- [REQUESTS]:
1 > Quote the patent claims word for word, starting at "79. A system" and ending after "a new scene.".
2 > Extend the patent claims past their last claim by writing the claims that would come next.

63. A method according to claim 37, wherein the step of attaching control information comprises attaching control information which indicates how to process compressed data.
64. A method according to claim 37, wherein the step of attaching control information comprises attaching an executable behaviour.
65. A method according to claim 64, wherein the step of attaching an executable behaviour comprises attaching rendering parameters used for animation.
66. A method according to claim 64, wherein the step of attaching an executable behaviour comprises attaching a hyperlink.
67. A method according to claim 64, wherein the step of attaching an executable behaviour comprises attaching a timer.
68. A method according to claim 64, wherein the step of attaching an executable behaviour comprises attaching a behaviour which allows making a voice call.
69. A method according to claim 64, wherein the step of attaching an executable behaviour comprises attaching systems states including at least one of pause and play.
70. A method according to claim 64, wherein the step of attaching an executable behaviour comprises attaching information which allows changing of user variables.
71. A system for processing objects, comprising:
- means for parsing information in a script language;
- means for reading a plurality of data sources containing a plurality of objects in the form of at least one of video, graphics, animation, and audio;
- means for attaching control information to the plurality of objects based on the information in the script language; and
- means for interleaving the plurality of objects into at least one of a data stream and a file.
72. A system according to claim 71, further comprising means for inputting information from a user, wherein the means for attaching operates based on the information in the script language and the information from the user.
73. A system according to claim 71, further comprising means for inputting control information selected from at least one of profile information, demographic information, geographic information, and temporal information, wherein the means for attaching operates based on the information in the script language and the control information.
74. A system according to claim 73, further comprising means for inputting information from a user, wherein the means for attaching operates based on the information in the script language, the control information, and the information from the user.
75. A system according to claim 74, wherein the means for inputting information from the user comprises means for graphically pointing and selecting an object on a display.
76. A system according to claim 71, further comprising means for inserting an object into the at least one of the data stream and file.
77. A system according to claim 76, wherein said means for inserting comprises means for inserting an advertisement into the at least one of the data stream and file.
78. A system according to claim 77, further comprising means for replacing the advertisement with a different object.
79. A system according to claim 76, wherein said means for inserting comprises means for inserting a graphical character into the at least one of the data stream and file.
80. A system according to claim 79, wherein said means for inserting a graphical character comprises means for inserting the graphical character based on a geographical location of a user.
81. A system according to claim 71, further comprising means for replacing one of the plurality of objects with another object.
82. A system according to claim 71, wherein said means for replacing one of the plurality of objects comprises means for replacing the one of the plurality of objects which is a viewed scene with a new scene.

- [RECORDED DATA]:
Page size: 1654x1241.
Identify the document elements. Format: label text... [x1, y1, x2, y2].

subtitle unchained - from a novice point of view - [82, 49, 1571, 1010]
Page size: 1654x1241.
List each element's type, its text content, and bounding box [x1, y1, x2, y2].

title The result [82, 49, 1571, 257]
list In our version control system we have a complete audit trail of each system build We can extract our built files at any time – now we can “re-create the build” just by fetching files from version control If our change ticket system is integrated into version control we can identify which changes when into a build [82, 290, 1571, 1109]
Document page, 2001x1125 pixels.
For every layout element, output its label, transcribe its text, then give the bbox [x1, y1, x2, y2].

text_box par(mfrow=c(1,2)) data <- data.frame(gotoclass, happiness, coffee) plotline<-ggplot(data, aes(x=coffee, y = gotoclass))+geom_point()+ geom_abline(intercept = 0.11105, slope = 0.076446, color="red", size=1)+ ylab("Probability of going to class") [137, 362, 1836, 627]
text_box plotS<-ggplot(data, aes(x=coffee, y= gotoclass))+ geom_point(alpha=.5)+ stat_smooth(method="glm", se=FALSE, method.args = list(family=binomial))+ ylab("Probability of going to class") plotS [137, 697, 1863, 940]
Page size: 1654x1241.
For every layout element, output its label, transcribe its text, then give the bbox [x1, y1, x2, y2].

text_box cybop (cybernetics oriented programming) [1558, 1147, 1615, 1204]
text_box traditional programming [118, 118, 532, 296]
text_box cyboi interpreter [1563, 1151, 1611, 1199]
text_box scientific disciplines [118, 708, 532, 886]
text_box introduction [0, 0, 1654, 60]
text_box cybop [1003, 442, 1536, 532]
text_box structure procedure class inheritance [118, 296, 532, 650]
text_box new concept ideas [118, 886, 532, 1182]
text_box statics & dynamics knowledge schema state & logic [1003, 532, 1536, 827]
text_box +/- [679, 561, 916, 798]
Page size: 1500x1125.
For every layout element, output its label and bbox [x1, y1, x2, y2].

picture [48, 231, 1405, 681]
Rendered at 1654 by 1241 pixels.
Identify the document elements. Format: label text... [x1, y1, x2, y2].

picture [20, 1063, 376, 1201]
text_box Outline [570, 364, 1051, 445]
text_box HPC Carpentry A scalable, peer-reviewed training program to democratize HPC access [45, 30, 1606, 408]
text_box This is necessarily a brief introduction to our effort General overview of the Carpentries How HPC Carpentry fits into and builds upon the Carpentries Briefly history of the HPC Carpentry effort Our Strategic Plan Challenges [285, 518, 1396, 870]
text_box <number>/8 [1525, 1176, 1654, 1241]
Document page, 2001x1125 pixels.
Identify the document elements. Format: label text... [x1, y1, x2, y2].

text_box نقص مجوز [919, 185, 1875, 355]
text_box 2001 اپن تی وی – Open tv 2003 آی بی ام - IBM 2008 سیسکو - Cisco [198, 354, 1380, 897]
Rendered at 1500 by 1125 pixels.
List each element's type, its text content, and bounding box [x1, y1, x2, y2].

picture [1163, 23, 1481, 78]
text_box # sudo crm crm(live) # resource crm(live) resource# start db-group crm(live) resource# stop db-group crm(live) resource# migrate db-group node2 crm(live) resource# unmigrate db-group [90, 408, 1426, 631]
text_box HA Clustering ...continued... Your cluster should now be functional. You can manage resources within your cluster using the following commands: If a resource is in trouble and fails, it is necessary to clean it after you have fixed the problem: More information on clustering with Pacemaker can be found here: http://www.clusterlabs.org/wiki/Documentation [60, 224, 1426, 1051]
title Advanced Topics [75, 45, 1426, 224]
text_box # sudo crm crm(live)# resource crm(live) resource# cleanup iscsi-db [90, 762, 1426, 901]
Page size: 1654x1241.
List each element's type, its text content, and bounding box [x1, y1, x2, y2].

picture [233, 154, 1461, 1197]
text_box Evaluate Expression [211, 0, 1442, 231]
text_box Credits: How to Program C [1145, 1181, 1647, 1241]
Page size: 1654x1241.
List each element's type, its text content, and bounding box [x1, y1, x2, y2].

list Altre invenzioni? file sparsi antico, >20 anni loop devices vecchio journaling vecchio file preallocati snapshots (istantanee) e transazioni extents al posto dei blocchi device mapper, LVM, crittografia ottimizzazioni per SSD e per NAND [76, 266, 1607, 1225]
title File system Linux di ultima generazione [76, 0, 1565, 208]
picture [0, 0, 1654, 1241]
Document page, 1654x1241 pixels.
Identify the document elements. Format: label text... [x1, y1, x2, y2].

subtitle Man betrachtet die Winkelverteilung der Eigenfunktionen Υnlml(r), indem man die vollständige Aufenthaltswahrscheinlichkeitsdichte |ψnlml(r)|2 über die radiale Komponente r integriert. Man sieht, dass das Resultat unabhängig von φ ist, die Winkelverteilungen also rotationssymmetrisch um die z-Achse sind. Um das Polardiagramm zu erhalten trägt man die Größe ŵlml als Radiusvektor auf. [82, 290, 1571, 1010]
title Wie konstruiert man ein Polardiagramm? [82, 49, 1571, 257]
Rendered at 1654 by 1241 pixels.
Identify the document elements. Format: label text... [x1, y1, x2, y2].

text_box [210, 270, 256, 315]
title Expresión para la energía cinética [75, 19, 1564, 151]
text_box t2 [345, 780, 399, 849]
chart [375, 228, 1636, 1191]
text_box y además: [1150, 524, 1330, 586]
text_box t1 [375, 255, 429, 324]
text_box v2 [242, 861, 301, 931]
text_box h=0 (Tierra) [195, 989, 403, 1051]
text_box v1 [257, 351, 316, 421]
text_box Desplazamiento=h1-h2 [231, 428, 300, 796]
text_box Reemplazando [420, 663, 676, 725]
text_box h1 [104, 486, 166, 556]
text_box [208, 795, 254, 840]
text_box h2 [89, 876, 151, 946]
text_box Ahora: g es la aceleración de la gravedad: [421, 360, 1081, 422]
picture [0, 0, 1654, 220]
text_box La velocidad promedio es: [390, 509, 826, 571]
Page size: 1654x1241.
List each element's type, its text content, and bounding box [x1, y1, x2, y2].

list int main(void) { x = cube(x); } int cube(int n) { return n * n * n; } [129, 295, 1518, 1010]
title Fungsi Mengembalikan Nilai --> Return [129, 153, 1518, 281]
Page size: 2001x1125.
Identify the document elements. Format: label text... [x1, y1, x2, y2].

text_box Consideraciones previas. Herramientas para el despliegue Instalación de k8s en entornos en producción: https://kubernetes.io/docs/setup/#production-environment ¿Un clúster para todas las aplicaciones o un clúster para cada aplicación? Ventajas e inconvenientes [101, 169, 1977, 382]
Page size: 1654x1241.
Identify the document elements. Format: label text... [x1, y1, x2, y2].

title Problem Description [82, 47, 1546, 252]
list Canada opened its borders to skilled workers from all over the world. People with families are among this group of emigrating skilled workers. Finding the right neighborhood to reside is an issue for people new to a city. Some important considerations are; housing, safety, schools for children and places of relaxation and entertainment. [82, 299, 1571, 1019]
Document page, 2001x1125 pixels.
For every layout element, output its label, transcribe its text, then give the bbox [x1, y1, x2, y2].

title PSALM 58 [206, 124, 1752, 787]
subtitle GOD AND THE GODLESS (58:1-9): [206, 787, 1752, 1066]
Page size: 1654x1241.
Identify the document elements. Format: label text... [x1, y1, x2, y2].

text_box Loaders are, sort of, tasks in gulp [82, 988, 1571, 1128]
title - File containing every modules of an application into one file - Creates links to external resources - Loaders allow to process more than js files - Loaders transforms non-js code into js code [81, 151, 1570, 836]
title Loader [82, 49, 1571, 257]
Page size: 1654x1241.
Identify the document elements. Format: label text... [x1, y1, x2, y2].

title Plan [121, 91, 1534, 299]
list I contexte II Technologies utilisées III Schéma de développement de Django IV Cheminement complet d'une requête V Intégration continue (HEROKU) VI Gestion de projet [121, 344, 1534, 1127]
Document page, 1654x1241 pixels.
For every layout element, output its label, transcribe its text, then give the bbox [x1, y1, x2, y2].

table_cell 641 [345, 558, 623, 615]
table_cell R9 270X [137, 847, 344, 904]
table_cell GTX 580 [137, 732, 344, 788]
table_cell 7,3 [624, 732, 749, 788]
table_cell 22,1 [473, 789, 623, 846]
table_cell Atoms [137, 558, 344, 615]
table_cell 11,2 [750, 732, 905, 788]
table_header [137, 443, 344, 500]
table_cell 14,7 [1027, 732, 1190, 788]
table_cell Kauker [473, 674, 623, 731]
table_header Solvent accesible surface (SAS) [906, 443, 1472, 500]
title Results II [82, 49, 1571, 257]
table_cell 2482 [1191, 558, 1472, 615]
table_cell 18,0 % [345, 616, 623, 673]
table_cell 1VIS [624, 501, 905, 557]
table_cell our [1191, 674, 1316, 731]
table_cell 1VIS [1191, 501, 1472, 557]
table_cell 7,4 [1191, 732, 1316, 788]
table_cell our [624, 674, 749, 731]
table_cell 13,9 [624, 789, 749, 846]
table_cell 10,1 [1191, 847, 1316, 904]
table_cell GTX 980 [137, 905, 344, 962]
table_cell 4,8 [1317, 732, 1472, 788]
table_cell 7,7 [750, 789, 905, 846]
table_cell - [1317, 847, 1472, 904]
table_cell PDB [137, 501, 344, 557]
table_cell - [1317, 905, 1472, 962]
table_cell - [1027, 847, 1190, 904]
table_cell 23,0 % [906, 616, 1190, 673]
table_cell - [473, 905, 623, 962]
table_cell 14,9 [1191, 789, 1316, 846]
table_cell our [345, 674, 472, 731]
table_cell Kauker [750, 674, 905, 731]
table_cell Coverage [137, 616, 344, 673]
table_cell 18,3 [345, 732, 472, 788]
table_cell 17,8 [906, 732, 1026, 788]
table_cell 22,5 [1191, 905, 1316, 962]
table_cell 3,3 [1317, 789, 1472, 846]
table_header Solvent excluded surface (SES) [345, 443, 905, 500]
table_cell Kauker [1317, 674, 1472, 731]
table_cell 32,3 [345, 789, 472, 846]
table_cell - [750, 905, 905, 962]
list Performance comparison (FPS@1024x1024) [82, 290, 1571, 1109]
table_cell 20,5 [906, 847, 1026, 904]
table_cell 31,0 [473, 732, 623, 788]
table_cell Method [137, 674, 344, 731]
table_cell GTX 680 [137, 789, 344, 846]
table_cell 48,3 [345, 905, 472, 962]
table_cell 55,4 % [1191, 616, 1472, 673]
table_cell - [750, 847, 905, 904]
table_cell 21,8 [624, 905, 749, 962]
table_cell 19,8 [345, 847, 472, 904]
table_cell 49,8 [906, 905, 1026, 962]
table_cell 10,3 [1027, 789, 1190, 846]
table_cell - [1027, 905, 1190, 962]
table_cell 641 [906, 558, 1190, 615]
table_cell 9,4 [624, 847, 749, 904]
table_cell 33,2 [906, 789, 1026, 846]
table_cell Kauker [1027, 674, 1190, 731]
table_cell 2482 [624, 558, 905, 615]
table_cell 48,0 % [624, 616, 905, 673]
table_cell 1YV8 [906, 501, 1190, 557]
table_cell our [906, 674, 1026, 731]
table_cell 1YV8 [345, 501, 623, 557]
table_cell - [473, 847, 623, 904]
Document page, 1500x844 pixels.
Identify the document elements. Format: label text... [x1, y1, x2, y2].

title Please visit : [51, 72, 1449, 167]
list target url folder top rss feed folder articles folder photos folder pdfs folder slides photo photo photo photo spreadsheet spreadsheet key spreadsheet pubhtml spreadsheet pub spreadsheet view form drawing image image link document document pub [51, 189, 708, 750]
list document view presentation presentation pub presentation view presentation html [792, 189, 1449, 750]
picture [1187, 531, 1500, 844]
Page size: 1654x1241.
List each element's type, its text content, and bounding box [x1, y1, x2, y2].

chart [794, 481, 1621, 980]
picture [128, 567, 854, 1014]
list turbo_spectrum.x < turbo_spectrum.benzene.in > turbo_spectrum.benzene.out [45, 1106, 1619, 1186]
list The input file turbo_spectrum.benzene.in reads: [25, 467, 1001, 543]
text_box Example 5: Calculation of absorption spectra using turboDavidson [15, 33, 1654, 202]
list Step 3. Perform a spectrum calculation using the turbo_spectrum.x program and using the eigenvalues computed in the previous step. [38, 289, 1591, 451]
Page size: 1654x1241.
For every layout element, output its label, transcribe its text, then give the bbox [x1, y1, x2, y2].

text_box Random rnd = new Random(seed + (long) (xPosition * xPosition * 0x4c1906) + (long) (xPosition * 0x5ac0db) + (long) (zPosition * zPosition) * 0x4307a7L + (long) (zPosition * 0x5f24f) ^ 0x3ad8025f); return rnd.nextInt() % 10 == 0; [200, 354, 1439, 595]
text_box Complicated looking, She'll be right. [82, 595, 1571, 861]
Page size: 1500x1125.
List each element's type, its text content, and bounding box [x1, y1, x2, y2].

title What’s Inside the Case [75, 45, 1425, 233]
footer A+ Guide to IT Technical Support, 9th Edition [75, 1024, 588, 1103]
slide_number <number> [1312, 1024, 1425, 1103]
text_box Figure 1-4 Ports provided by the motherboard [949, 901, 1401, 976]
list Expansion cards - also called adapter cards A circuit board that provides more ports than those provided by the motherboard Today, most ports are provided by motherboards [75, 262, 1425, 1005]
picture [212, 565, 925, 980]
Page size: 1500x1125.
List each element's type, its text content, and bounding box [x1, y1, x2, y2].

- [THE RESULTS]:
1 >
79. A system according to claim 76, wherein said means for inserting comprises means for inserting a graphical character into the at least one of the data stream and file.
80. A system according to claim 79, wherein said means for inserting a graphical character comprises means for inserting the graphical character based on a geographical location of a user.
81. A system according to claim 71, further comprising means for replacing one of the plurality of objects with another object.
82. A system according to claim 71, wherein said means for replacing one of the plurality of objects comprises means for replacing the one of the plurality of objects which is a viewed scene with a new scene.

2 >
83. A system according to claim 71, wherein said means for reading a plurality of data sources comprises means for reading a least one of the plurality of data sources which is a training video.
84. A system according to claim 71, wherein said means for reading a plurality of data sources comprises means for reading a least one of the plurality of data sources which is a promotional video.
85. A system according to claim 71, wherein said means for reading a plurality of data sources comprises means for reading a least one of the plurality of data sources which is an entertainment video.
86. A system according to claim 71, wherein means for reading a plurality of data sources comprises means for reading a least one of the plurality of data sources which is an educational video.
87. A system according to claim 71, wherein said means for reading a plurality of data sources comprises means for obtaining video from a surveillance camera.
88. A system according to claim 75, wherein said means for inserting comprises means for inserting a video from a camera for viewing automobile traffic into the at least one of the data stream and file.
89. A system according to claim 75, wherein said means for inserting comprises means for inserting information of a greeting card into the at least one of the data stream and file.
90. A system according to claim 75, wherein said means for inserting comprises inserting a computer generated image of a monitor of a remote computing device.
91. A system according to claim 71, further comprising means for providing the at least one of a data stream and a file to a user, wherein the at least one of a data stream and a file includes an interactive video brochure.
92. A system according to claim 71, further comprising means for providing the at least one of a data stream and a file which includes an interactive form to a user;
- means for electronically filling out the form by the user; and
- means for electronically storing information entered by the user when filling out the form.
93. A system according to claim 92, further comprising means for transmitting the information which has been electronically stored.
94. A system according to claim 71, wherein the means for attaching control information comprises means for attaching control information which indicates interaction behaviour.
95. A system according to claim 71, wherein the means for attaching control information comprises means for attaching control information which includes rendering parameters.
96. A system according to claim 71, wherein the means for attaching control information comprises means for attaching control information which includes composition information.
97. A system according to claim 71, wherein the means for attaching control information comprises means for attaching control information which indicates how to process compressed data.
98. A system according to claim 71, wherein the means for attaching control information comprises means for attaching an executable behaviour.
99. A system according to claim 98, wherein the means for attaching an executable behaviour comprises means for attaching rendering parameters used for animation.
100. A system according to claim 98, wherein the means for attaching an executable behaviour comprises means for attaching a hyperlink.
101. A system according to claim 98, wherein the means for attaching an executable behaviour comprises means for attaching a timer.
102. A system according to claim 98, wherein the means for attaching an executable behaviour comprises means for attaching a behaviour which allows making a voice call.
103. A system according to claim 98, wherein the means for attaching an executable behaviour comprises means for attaching systems states including at least one of pause and play.
104. A system according to claim 98, wherein the means for attaching an executable behaviour comprises means for attaching information which allows changing of user variables.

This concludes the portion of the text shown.